Environnement: la lutte contre la pollution atmosphérique nuit à tous

Un moment où vous avez regardé l’autre partie de le monde et tous les problèmes qu’il avait, au-delà d’un subjective d’inconfort et une sorte de fugaces de la sympathie pour le triste sort de populations entières attanagliate de la faim, de la famine et de la maladie, rien d’autre n’est senti si ce n’est une sorte de piété, qui a duré, généralement, les mêmes temps nécessaire pour apprendre les nouvelles de ce qui était beau oubliés.

Aujourd’hui, les choses ne sont pas si et certainement pas parce que nous sommes bien plus d’une fois, loin de là, mais parce que le temps et les événements de la vie nous ont appris que les événements qui se produisent même dans des endroits éloignés de nous, nous affectent et comment. Un exemple dans ce sens, nous donnons les principales infections virales, ceux qui ont cru qu’un virus qui a tué dans le Tiers-Monde ne pourrait jamais venir avec nous ont eu à changer mon esprit, et beaucoup, et pas seulement que, ce que de la pollution et de réchauffement climatique, s’il est vrai que, en grande partie, été produites par les Pays développés a rapidement eu un effet direct aussi dans les Pays en développement et les conséquences sont nombreuses et dévastatrices. Les Famines, les épidémies, et en particulier les pandémies qui, tôt ou tard, seront également vous adresser à nous.

De même, pensant que nous pourrions tirer de chances de croire que la lutte contre la pollution doit couvrir non seulement la plupart des Pays industrialisés, mais aussi de nous sur le plan personnel. De même que l’effet de serre n’est pas seulement un problème, peu importe qui en est la cause, qui couvre un quart de la planète, mais l’ensemble de la planète, car les maladies qui sont connectés avec préoccupation que les européens et les africains, les asiatiques, etc.

C’est, en résumé, le message qui ressort d’une série d’articles recueillis ad hoc de la revue “the Lancet” sur la question de la santé en relation avec le changement climatique, présenté lors d’une conférence de presse le 25 novembre dernier.

Des études ont tracé un éventail de scénarios possibles, dans différents endroits du monde, la simulation de ce que serait l’effet de certaines stratégies de CO2 d’atténuation sur la santé humaine.

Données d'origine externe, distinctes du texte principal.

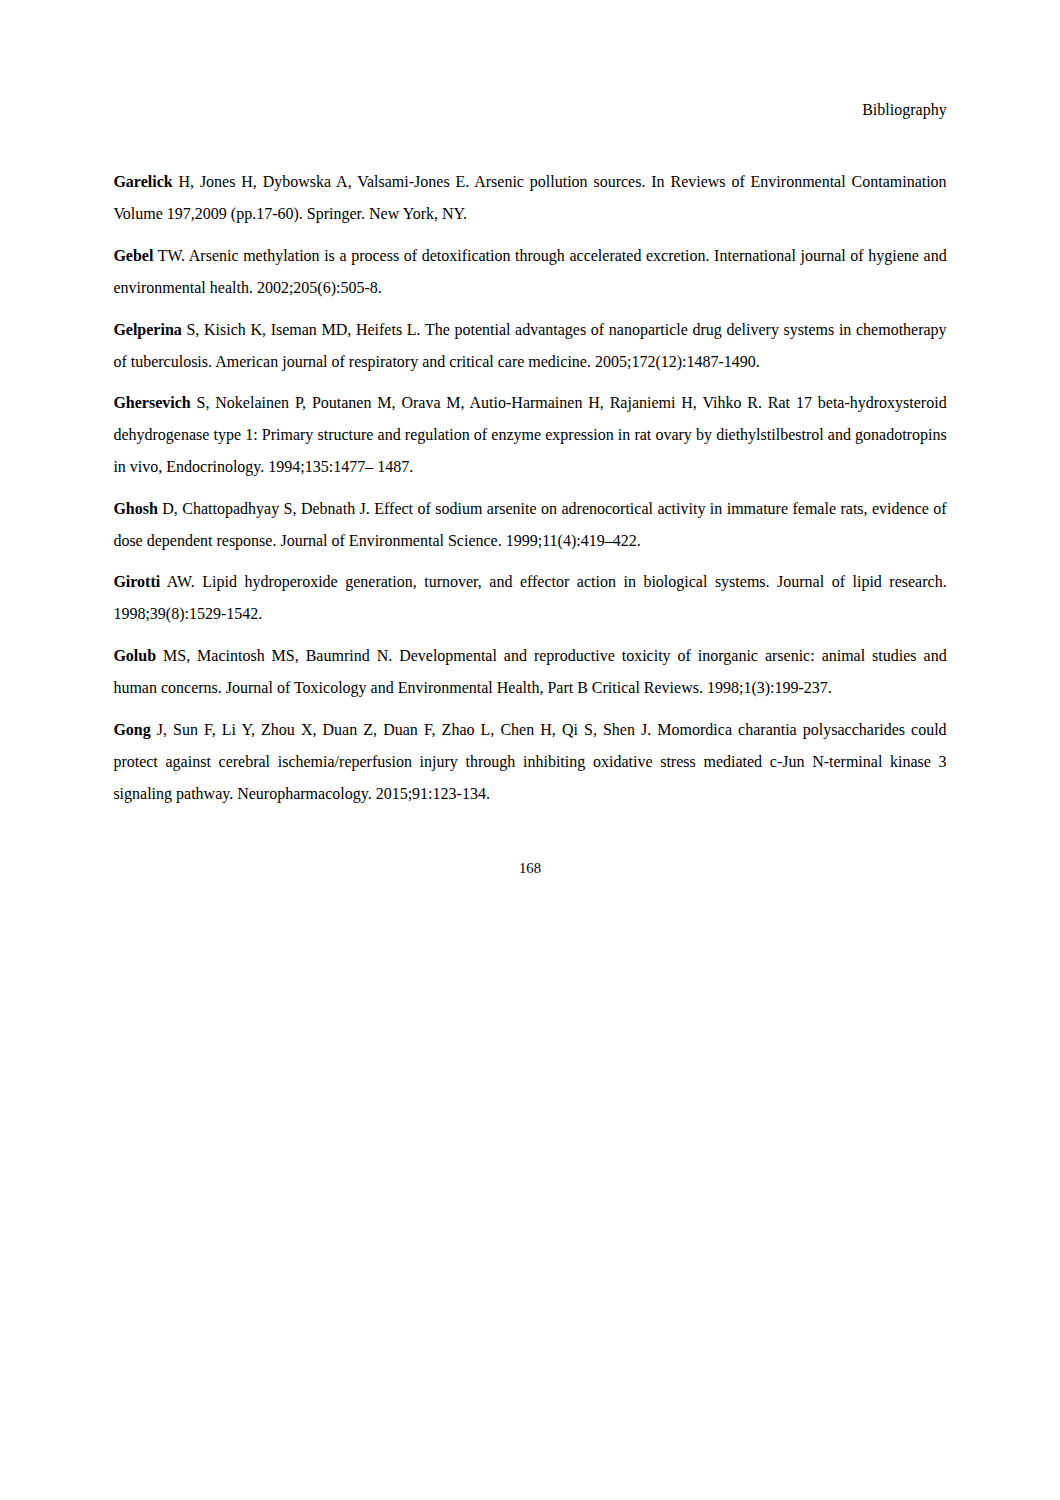Bibliography
Garelick H, Jones H, Dybowska A, Valsami-Jones E. Arsenic pollution sources. In Reviews of Environmental Contamination Volume 197,2009 (pp.17-60). Springer. New York, NY.
Gebel TW. Arsenic methylation is a process of detoxification through accelerated excretion. International journal of hygiene and environmental health. 2002;205(6):505-8.
Gelperina S, Kisich K, Iseman MD, Heifets L. The potential advantages of nanoparticle drug delivery systems in chemotherapy of tuberculosis. American journal of respiratory and critical care medicine. 2005;172(12):1487-1490.
Ghersevich S, Nokelainen P, Poutanen M, Orava M, Autio-Harmainen H, Rajaniemi H, Vihko R. Rat 17 beta-hydroxysteroid dehydrogenase type 1: Primary structure and regulation of enzyme expression in rat ovary by diethylstilbestrol and gonadotropins in vivo, Endocrinology. 1994;135:1477– 1487.
Ghosh D, Chattopadhyay S, Debnath J. Effect of sodium arsenite on adrenocortical activity in immature female rats, evidence of dose dependent response. Journal of Environmental Science. 1999;11(4):419–422.
Girotti AW. Lipid hydroperoxide generation, turnover, and effector action in biological systems. Journal of lipid research. 1998;39(8):1529-1542.
Golub MS, Macintosh MS, Baumrind N. Developmental and reproductive toxicity of inorganic arsenic: animal studies and human concerns. Journal of Toxicology and Environmental Health, Part B Critical Reviews. 1998;1(3):199-237.
Gong J, Sun F, Li Y, Zhou X, Duan Z, Duan F, Zhao L, Chen H, Qi S, Shen J. Momordica charantia polysaccharides could protect against cerebral ischemia/reperfusion injury through inhibiting oxidative stress mediated c-Jun N-terminal kinase 3 signaling pathway. Neuropharmacology. 2015;91:123-134.
168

Les exemples à ce que les chercheurs ont fait dans ce sens sont nombreux, l’un de ces consiste en le remplacement des poêles en Inde, au faible niveau des émissions de polluants au profit des habitants de moins affligé de cette manière par les maladies respiratoires et les maladies du cœur et de tout, car elle permettrait de diminuer la pollution de l’air.

De nos pièces, mais, en Europe, quand pouvez-vous faire sans la voiture serait de diminuer la pollution et il en résultera une diminution de la quantifiés dans les 20% des maladies du cœur, ainsi que cela pourrait réduire la démence de 8%, et la dépression de 5 . Non seulement cela, nous nous intéressons également à l’alimentation, à une réduction de la consommation de viande entraînerait une réduction des émissions de CO2, ainsi que d’une réduction de 30% de cette consommation permettrait de réduire de 15% le nombre de maladies du cœur. L’étude a été menée par des chercheurs à partir de: Andy Haines, de la London School of Hygiene and Tropical Medicine, à la conférence de presse, le 25 novembre.